### [Activity]
Reproduce each of the records below word for word, changing nothing.

Records from a data collection:
********
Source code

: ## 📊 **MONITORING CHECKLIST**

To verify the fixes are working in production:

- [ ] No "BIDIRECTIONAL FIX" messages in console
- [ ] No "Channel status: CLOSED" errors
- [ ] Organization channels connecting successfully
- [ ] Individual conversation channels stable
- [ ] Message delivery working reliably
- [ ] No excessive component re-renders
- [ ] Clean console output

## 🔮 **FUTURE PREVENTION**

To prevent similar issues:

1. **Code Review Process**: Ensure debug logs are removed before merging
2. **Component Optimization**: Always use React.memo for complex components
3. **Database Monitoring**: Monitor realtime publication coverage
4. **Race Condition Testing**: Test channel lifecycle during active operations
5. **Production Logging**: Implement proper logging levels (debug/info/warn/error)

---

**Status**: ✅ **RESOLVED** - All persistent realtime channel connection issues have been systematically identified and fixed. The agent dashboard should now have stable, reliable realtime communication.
********
### [Exercise output]
Source code

: ## 📊 **MONITORING CHECKLIST**

To verify the fixes are working in production:

- [ ] No "BIDIRECTIONAL FIX" messages in console
- [ ] No "Channel status: CLOSED" errors
- [ ] Organization channels connecting successfully
- [ ] Individual conversation channels stable
- [ ] Message delivery working reliably
- [ ] No excessive component re-renders
- [ ] Clean console output

## 🔮 **FUTURE PREVENTION**

To prevent similar issues:

1. **Code Review Process**: Ensure debug logs are removed before merging
2. **Component Optimization**: Always use React.memo for complex components
3. **Database Monitoring**: Monitor realtime publication coverage
4. **Race Condition Testing**: Test channel lifecycle during active operations
5. **Production Logging**: Implement proper logging levels (debug/info/warn/error)

---

**Status**: ✅ **RESOLVED** - All persistent realtime channel connection issues have been systematically identified and fixed. The agent dashboard should now have stable, reliable realtime communication.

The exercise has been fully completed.